* [What the task requires]: Please set down every record exactly as it appears below.

* [Materials provided]:

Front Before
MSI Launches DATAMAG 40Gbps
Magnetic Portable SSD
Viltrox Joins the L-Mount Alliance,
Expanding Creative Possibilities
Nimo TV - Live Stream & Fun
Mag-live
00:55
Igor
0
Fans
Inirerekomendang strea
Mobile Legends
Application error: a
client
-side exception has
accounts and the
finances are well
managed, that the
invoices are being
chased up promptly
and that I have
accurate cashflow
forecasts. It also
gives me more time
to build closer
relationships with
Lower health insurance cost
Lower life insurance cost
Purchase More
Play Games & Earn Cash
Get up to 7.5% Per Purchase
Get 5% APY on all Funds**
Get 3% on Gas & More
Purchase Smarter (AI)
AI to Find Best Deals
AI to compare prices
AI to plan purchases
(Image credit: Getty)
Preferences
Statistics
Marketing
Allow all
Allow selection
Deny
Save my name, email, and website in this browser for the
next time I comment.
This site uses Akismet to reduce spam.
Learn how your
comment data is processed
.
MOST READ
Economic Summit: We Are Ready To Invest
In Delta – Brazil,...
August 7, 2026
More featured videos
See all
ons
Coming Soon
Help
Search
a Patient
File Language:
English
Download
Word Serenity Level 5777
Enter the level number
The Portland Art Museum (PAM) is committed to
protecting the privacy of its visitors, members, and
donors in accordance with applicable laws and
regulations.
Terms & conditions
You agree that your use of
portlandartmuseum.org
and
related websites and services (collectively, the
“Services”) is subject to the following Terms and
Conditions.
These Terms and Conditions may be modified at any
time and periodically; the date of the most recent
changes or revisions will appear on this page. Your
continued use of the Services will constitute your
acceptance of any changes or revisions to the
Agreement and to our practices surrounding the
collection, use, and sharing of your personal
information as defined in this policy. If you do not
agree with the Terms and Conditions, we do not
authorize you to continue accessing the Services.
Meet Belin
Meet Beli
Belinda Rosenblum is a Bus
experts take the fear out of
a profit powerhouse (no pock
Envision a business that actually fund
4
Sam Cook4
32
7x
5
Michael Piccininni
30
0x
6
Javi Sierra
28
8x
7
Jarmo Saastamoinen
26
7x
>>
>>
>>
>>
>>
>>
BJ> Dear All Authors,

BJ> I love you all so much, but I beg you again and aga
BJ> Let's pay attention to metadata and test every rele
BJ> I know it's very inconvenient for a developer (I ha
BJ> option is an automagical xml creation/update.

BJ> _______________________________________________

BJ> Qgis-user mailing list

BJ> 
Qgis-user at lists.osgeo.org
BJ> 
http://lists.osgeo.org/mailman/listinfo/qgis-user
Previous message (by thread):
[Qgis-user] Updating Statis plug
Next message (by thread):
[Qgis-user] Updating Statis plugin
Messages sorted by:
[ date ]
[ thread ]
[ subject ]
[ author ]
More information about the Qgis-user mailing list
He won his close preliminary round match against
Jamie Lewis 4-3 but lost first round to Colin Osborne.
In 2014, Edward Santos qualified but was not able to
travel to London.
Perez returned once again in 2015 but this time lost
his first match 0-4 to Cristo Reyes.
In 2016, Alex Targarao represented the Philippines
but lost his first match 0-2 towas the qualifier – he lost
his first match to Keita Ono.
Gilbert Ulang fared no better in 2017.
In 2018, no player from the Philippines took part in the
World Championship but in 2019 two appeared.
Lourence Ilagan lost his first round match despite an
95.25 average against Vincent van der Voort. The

* [Solution to the problem]:
Front Before
MSI Launches DATAMAG 40Gbps
Magnetic Portable SSD
Viltrox Joins the L-Mount Alliance,
Expanding Creative Possibilities
Nimo TV - Live Stream & Fun
Mag-live
00:55
Igor
0
Fans
Inirerekomendang strea
Mobile Legends
Application error: a
client
-side exception has
accounts and the
finances are well
managed, that the
invoices are being
chased up promptly
and that I have
accurate cashflow
forecasts. It also
gives me more time
to build closer
relationships with
Lower health insurance cost
Lower life insurance cost
Purchase More
Play Games & Earn Cash
Get up to 7.5% Per Purchase
Get 5% APY on all Funds**
Get 3% on Gas & More
Purchase Smarter (AI)
AI to Find Best Deals
AI to compare prices
AI to plan purchases
(Image credit: Getty)
Preferences
Statistics
Marketing
Allow all
Allow selection
Deny
Save my name, email, and website in this browser for the
next time I comment.
This site uses Akismet to reduce spam.
Learn how your
comment data is processed
.
MOST READ
Economic Summit: We Are Ready To Invest
In Delta – Brazil,...
August 7, 2026
More featured videos
See all
ons
Coming Soon
Help
Search
a Patient
File Language:
English
Download
Word Serenity Level 5777
Enter the level number
The Portland Art Museum (PAM) is committed to
protecting the privacy of its visitors, members, and
donors in accordance with applicable laws and
regulations.
Terms & conditions
You agree that your use of
portlandartmuseum.org
and
related websites and services (collectively, the
“Services”) is subject to the following Terms and
Conditions.
These Terms and Conditions may be modified at any
time and periodically; the date of the most recent
changes or revisions will appear on this page. Your
continued use of the Services will constitute your
acceptance of any changes or revisions to the
Agreement and to our practices surrounding the
collection, use, and sharing of your personal
information as defined in this policy. If you do not
agree with the Terms and Conditions, we do not
authorize you to continue accessing the Services.
Meet Belin
Meet Beli
Belinda Rosenblum is a Bus
experts take the fear out of
a profit powerhouse (no pock
Envision a business that actually fund
4
Sam Cook4
32
7x
5
Michael Piccininni
30
0x
6
Javi Sierra
28
8x
7
Jarmo Saastamoinen
26
7x
>>
>>
>>
>>
>>
>>
BJ> Dear All Authors,

BJ> I love you all so much, but I beg you again and aga
BJ> Let's pay attention to metadata and test every rele
BJ> I know it's very inconvenient for a developer (I ha
BJ> option is an automagical xml creation/update.

BJ> _______________________________________________

BJ> Qgis-user mailing list

BJ> 
Qgis-user at lists.osgeo.org
BJ> 
http://lists.osgeo.org/mailman/listinfo/qgis-user
Previous message (by thread):
[Qgis-user] Updating Statis plug
Next message (by thread):
[Qgis-user] Updating Statis plugin
Messages sorted by:
[ date ]
[ thread ]
[ subject ]
[ author ]
More information about the Qgis-user mailing list
He won his close preliminary round match against
Jamie Lewis 4-3 but lost first round to Colin Osborne.
In 2014, Edward Santos qualified but was not able to
travel to London.
Perez returned once again in 2015 but this time lost
his first match 0-4 to Cristo Reyes.
In 2016, Alex Targarao represented the Philippines
but lost his first match 0-2 towas the qualifier – he lost
his first match to Keita Ono.
Gilbert Ulang fared no better in 2017.
In 2018, no player from the Philippines took part in the
World Championship but in 2019 two appeared.
Lourence Ilagan lost his first round match despite an
95.25 average against Vincent van der Voort. The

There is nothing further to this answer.